If that’s true, it’s a very big deal. Section 209 of the Clean Air Act authorizes the Environmental Protection Agency to grant California a waiver to establish its own motor vehicle emission standards, and section 177 authorizes other states to opt into the California vehicle emissions program. Currently, 13 states have California vehicle emission standards, which are typically more stringent than federal standards.
The obligation to meet two sets of motor vehicle emission standards—federal and California—has always been an inconvenience to automakers. In sharp contrast, however, California’s separate greenhouse gas standards potentially pose an existential threat to the auto industry.
Greenhouse gas emission standards implicitly and substantially regulate fuel economy. As EPA and the National Highway Traffic Safety Administration (NHTSA) explained in their first joint motor vehicle rule, carbon dioxide constitutes “94.9 percent” of vehicular greenhouse gas emissions, and “there is a single pool of technologies...that reduce fuel consumption and thereby carbon dioxide emissions as well.”
Unlike other motor vehicle emission standards—but exactly like the fuel economy standards they mimic—motor vehicle greenhouse gas standards apply not to each vehicle but to entire fleets or segments of fleets on average. And there’s the rub. Automakers sell a different mix of vehicles in each state because consumer preferences differ from state to state. If all 50 states were to opt into the California program, automakers would have to reshuffle the mix of vehicles delivered for sale in each state to achieve the same average grams carbon dioxide per mile—the same de facto fuel economy—as required in California. Thus, California’s greenhouse gas motor vehicle standards potentially set the stage for market chaos and the death of the U.S. auto industry.

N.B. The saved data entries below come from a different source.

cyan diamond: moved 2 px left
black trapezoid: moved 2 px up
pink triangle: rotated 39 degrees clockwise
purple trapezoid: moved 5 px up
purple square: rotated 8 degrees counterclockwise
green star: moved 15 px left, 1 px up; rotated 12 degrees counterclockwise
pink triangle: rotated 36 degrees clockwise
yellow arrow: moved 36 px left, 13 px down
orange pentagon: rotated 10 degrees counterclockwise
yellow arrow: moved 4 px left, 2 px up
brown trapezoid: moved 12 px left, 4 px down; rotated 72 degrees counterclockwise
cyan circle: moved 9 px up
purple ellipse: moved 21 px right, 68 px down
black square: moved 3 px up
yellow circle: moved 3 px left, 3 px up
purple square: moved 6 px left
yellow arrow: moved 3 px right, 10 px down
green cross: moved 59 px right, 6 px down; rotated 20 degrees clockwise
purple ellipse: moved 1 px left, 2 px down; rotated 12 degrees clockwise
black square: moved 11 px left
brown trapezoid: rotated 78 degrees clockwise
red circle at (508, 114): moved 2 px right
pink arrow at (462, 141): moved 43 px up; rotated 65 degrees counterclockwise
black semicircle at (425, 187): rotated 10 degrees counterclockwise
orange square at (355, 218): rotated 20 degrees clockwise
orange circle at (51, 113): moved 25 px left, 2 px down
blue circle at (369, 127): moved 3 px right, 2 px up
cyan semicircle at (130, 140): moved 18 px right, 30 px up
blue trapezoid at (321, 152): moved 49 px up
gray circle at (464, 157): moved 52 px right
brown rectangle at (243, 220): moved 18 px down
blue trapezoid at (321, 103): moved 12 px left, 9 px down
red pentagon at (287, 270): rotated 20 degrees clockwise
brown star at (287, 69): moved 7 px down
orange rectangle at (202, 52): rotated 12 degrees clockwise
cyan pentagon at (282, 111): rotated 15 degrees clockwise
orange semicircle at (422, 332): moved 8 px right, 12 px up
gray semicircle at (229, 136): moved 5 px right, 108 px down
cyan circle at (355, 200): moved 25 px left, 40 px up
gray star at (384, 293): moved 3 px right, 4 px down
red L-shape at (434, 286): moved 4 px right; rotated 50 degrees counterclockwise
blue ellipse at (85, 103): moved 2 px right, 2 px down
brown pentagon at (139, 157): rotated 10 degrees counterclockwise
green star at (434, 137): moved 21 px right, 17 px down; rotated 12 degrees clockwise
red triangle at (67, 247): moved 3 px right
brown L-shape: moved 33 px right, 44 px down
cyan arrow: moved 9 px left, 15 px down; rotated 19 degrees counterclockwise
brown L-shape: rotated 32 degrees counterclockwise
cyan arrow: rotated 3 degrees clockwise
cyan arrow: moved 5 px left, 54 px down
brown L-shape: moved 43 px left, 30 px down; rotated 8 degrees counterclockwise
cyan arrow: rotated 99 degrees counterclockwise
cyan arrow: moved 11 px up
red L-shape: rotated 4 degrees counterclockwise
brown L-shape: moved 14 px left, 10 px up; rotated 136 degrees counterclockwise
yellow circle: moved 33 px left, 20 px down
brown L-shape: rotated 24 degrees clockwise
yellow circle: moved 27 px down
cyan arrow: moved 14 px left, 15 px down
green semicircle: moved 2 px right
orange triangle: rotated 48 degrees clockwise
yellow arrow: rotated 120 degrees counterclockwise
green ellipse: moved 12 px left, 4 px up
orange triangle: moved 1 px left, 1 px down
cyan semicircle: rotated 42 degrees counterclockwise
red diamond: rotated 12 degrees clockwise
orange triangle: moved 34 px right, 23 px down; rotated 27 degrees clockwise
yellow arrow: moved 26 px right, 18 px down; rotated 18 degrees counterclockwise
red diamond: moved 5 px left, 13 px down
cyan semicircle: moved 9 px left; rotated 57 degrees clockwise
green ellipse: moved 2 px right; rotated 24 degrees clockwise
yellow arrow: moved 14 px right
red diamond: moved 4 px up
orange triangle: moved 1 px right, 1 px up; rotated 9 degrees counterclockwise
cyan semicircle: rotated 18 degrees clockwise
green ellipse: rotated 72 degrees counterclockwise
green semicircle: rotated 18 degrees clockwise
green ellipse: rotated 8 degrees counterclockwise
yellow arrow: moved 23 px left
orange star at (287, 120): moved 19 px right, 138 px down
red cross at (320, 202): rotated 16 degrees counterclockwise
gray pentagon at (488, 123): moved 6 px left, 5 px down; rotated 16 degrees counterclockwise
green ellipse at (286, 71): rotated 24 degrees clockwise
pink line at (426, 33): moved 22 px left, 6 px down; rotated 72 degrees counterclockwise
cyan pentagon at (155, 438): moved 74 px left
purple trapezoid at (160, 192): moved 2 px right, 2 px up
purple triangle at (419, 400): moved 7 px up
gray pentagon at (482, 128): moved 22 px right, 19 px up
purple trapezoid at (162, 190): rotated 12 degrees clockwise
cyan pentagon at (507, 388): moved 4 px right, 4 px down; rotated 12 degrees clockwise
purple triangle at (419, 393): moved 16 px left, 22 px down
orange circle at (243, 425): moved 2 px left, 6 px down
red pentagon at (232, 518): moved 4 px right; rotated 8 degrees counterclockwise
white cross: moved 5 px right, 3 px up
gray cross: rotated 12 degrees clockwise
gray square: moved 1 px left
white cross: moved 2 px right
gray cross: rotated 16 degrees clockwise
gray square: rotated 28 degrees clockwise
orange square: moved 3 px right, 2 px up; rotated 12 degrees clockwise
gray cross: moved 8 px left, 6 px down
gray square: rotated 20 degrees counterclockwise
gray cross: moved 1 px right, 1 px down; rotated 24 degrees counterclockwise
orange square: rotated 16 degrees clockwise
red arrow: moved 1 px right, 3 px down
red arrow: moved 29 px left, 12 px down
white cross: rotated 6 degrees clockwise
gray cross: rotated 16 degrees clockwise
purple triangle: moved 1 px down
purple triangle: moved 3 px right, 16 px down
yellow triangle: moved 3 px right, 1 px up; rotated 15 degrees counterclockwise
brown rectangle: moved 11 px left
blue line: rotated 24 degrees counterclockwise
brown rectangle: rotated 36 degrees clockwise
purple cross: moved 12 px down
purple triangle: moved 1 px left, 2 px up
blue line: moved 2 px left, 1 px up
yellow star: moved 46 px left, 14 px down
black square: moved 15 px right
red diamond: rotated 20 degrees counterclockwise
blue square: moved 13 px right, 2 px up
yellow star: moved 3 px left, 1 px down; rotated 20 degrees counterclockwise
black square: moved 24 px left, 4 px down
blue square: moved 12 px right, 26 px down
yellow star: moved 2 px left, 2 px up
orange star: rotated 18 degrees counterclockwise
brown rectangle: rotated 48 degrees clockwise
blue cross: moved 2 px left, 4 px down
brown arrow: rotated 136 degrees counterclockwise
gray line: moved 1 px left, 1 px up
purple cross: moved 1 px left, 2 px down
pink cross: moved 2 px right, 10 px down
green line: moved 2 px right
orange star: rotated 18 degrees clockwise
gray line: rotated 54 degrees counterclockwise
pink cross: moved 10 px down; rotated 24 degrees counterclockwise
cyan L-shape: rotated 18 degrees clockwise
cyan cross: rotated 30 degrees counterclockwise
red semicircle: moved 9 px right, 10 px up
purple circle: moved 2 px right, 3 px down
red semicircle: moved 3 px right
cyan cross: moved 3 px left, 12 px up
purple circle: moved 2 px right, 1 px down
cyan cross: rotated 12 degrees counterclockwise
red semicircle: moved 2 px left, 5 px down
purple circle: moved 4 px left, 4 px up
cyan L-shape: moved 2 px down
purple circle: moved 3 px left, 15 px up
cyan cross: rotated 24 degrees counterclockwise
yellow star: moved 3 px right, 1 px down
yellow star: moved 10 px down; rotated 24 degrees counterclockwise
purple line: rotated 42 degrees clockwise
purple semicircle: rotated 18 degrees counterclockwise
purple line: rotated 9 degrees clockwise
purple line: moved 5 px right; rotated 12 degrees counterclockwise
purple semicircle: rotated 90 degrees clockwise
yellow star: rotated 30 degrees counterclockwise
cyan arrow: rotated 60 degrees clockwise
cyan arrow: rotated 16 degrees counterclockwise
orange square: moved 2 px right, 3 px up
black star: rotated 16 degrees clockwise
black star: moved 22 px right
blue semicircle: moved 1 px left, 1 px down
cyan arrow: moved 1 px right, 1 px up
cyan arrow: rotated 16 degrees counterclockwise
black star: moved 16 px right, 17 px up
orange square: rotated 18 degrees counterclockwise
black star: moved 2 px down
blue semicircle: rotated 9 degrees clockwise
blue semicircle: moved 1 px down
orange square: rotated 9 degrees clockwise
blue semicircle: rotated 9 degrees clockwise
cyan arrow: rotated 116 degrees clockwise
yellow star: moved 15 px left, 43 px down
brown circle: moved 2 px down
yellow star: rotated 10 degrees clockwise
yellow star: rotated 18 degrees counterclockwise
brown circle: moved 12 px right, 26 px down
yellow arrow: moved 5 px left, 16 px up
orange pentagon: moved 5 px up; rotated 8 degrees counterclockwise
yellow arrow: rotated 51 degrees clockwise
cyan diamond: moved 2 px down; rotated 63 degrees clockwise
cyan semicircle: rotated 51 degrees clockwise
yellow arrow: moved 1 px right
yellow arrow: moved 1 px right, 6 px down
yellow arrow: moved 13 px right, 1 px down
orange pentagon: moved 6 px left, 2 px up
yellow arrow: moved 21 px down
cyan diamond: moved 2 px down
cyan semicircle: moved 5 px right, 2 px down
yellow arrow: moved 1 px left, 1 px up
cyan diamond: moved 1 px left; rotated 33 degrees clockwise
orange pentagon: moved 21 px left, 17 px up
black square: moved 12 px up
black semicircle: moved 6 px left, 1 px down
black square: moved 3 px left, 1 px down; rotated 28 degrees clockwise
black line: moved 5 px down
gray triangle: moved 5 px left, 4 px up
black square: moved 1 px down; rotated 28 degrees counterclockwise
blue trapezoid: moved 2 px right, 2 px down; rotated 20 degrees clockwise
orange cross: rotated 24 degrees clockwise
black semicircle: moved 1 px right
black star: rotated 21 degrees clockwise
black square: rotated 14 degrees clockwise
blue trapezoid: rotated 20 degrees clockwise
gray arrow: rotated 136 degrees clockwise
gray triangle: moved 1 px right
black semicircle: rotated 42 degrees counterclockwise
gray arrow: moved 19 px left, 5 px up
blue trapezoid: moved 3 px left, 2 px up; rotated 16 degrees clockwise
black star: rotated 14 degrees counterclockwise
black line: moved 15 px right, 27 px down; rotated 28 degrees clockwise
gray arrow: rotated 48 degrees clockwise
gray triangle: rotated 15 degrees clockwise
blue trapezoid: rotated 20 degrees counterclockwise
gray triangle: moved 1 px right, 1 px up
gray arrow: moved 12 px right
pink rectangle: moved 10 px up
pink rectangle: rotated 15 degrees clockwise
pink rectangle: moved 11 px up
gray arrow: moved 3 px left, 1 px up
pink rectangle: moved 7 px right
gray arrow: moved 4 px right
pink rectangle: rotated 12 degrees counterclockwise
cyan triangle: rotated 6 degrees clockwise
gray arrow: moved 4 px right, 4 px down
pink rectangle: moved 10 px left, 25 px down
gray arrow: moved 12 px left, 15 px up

The Obama administration purported to banish this threat by brokering a deal whereby states opting into the California program would agree to accept compliance with EPA’s greenhouse gas standards as compliance with their own. Under the deal, automakers would be subject to three sets of overt or de facto fuel economy standards administered by three agencies under three statutes. Obama officials misleadingly labeled this Rube Goldberg scheme the “One National Vehicle Program.” However, whenever CARB deems the federal standards insufficiently ambitious, it threatens to walk away from the alleged “harmonized” national program, which would leave the auto industry vulnerable once again to a patchwork of fuel economy regimes.
Will the Trump administration propose to repeal the California greenhouse gas waiver? That’s what CARB Chair Nichols professes to fear, but she offers no positive evidence, stating: “We're not hearing anybody coming in and saying, ‘You can’t do it.’” Note that EPA’s proposed Reconsideration of the Obama/CARB greenhouse gas/fuel economy standards does not even mention the word “waiver.”
What’s going on here? Two possibilities come to mind.
Maybe eight years of Obama have conditioned Nichols to expect continual pledges of presidential fealty to the “One National Program,” and the silence from Trump officials has her spooked.
The E&E article points to another possibility. Nichols complains that the Trump Justice Department will no longer use Clean Air Act enforcement penalties to provide multibillion-dollar subsidies for electric vehicle infrastructure. The Trump administration partly based its decision on separation of powers arguments developed by free market groups, notably by my CEI colleague, William Yeatman.
In the current Reconsideration proceeding, CEI is urging EPA administrator Scott Pruitt to rescind the California waiver based on the nation’s original fuel economy statute, the Energy Policy and Conservation Act (EPCA), which preempts state laws or regulations “related to” fuel economy. So maybe Nichols fears free marketers might persuade the Trump administration to dust off the EPCA preemption and apply it to California’s greenhouse gas motor vehicle program.